Previous Topic: Network HA + VLAN Tagging GuideNext Topic: Performance Testing - Drive and Network Speed


Network Performance Problem with Adding New Nodes to AppLogic 3.1 Grid with hf2668 (Bandwidth Oversubscription)

Issue:

The customer added 3 new servers (1, 5 and 6) to the AppLogic 3.1 with hf2668 (Bandwidth Oversubscription) grid. Then, he rebooted the production app onto the new servers, migrated the volumes off from srv 2,3 and 4, rebooted them individually to go through the fsck and then rebooted the entire grid.

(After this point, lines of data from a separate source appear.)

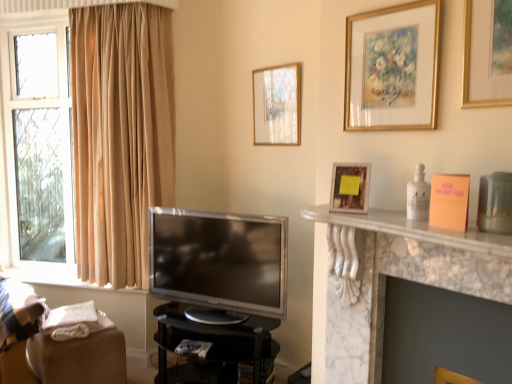
Question: Is wooden photo frame at upper right, arranged as the 2th picture frame when viewed from the right, beside white marble fireplace at right?

Choices:
 (A) no
 (B) yes

Answer: (A)

Question: Is wooden photo frame at upper right, marked as the second picture frame in a left-to-right arrangement, not inside white marble fireplace at right?

Choices:
 (A) yes
 (B) no

Answer: (A)

Question: Considering the relative sizes of wooden photo frame at upper right, arranged as the second picture frame when viewed from the front, and white marble fireplace at right in the image provided, is wooden photo frame at upper right, arranged as the second picture frame when viewed from the front, shorter than white marble fireplace at right?

Choices:
 (A) yes
 (B) no

Answer: (B)

Question: Can you confirm if wooden photo frame at upper right, arranged as the 2th picture frame when viewed from the right, is positioned to the left of white marble fireplace at right?

Choices:
 (A) yes
 (B) no

Answer: (A)

Question: Can you confirm if wooden photo frame at upper right, which appears as the 2th picture frame when viewed from the back, is taller than white marble fireplace at right?

Choices:
 (A) no
 (B) yes

Answer: (B)

Question: From the image's perspective, would you say wooden photo frame at upper right, which appears as the 2th picture frame when viewed from the back, is positioned over white marble fireplace at right?

Choices:
 (A) no
 (B) yes

Answer: (B)

Question: Is wooden photo frame at upper right, marked as the second picture frame in a left-to-right arrangement, further to the viewer compared to matte gold picture frame at upper center, which ranks as the first picture frame in back-to-front order?

Choices:
 (A) yes
 (B) no

Answer: (B)

Question: Is matte gold picture frame at upper center, which ranks as the first picture frame in back-to-front order, completely or partially inside wooden photo frame at upper right, which appears as the 2th picture frame when viewed from the back?

Choices:
 (A) no
 (B) yes

Answer: (A)

Question: Is wooden photo frame at upper right, which appears as the 2th picture frame when viewed from the back, wider than matte gold picture frame at upper center, arranged as the third picture frame when viewed from the right?

Choices:
 (A) yes
 (B) no

Answer: (A)

Question: From a real-world perspective, is wooden photo frame at upper right, arranged as the second picture frame when viewed from the front, beneath matte gold picture frame at upper center, which ranks as the first picture frame in back-to-front order?

Choices:
 (A) yes
 (B) no

Answer: (A)

Question: Is wooden photo frame at upper right, marked as the second picture frame in a left-to-right arrangement, at the left side of matte gold picture frame at upper center, which ranks as the first picture frame in back-to-front order?

Choices:
 (A) yes
 (B) no

Answer: (B)

Question: Considering the relative sizes of wooden photo frame at upper right, marked as the second picture frame in a left-to-right arrangement, and matte gold picture frame at upper center, arranged as the third picture frame when viewed from the right, in the image provided, is wooden photo frame at upper right, marked as the second picture frame in a left-to-right arrangement, taller than matte gold picture frame at upper center, arranged as the third picture frame when viewed from the right,?

Choices:
 (A) no
 (B) yes

Answer: (A)

Question: Is gold-framed painting at upper center, positioned as the third picture frame in back-to-front order, closer to the viewer compared to wooden photo frame at upper right, which appears as the 2th picture frame when viewed from the back?

Choices:
 (A) yes
 (B) no

Answer: (A)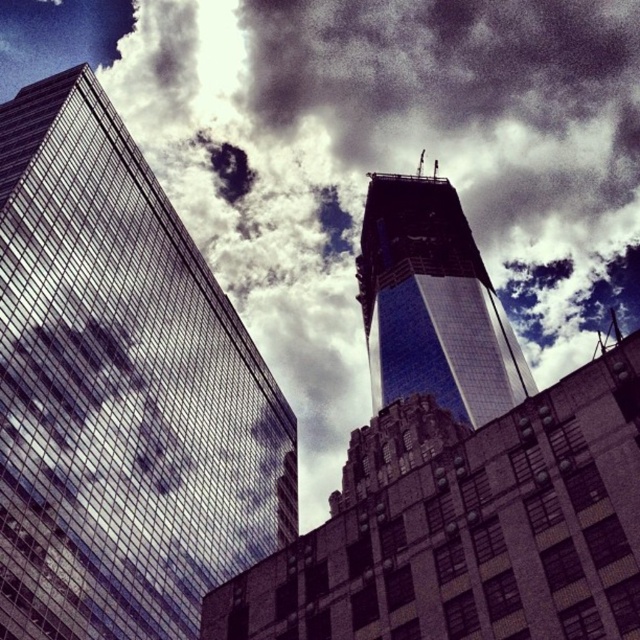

After the reboot, anything that was running on the new servers (1,5 and 6) is VERY VERY slow.

Troubleshooting:

"3t grid info" showed the problem.

Bandwidth Oversubscription : mixed

[root@c9bfc3 ~]# for i in {1..5} ; do echo ; echo "srv$i" ; ssh 192.168.1.$i '3tsrv info | egrep "Reboot|Bandwidth"' ; echo ; done 
srv1
Reboot Required : no
Bandwidth Oversubscription : no
srv2
Reboot Required : no
Bandwidth Oversubscription : yes
srv3
Reboot Required : no
Bandwidth Oversubscription : yes
srv4
Reboot Required : no
Bandwidth Oversubscription : yes
srv5
Reboot Required : no
Bandwidth Oversubscription : no
[root@c9bfc3 ~]# for i in {1..5} ; do echo ; echo "srv$i" ; ssh 192.168.1.$i 'cat /usr/local/apl-srv/templates/vrmd.conf.tmpl | grep bw_enforce' ; echo ; done 
srv1
bw_enforce_mode = 2
srv2
bw_enforce_mode = 2
srv3
bw_enforce_mode = 2
srv4
bw_enforce_mode = 2
srv5
bw_enforce_mode = 2

From the return output, we see a few things here:

First, the bottom section 1= oversubcribe is on, 2 = configured off. As we see, this does not match what is currently in use for bandwidth oversubscription. So, we have a bug in the hotfix hf2668 because those nodes 2/3/4 should be marked with reboot required in order to apply the new configuration of disabling bandwidth oversubscription. The customer's issue happened because bandwidth oversubscription is OFF on the 1/5/6. As the result, bandwidth restriction happened on his apps and spiked wait times.

Resolution:

The solution for this problem is to apply the bandwidth oversubscription hotfix hf2668 again to reconfigure the nodes. Then, they show "bw_enforce_mode= 1" in "/usr/local/apl-srv/templates/vrmd.conf.tmpl" and need to be rebooted for applying that new config. After reboot, "3tsrv info" should show bandwidth oversubscription is enabled on all nodes.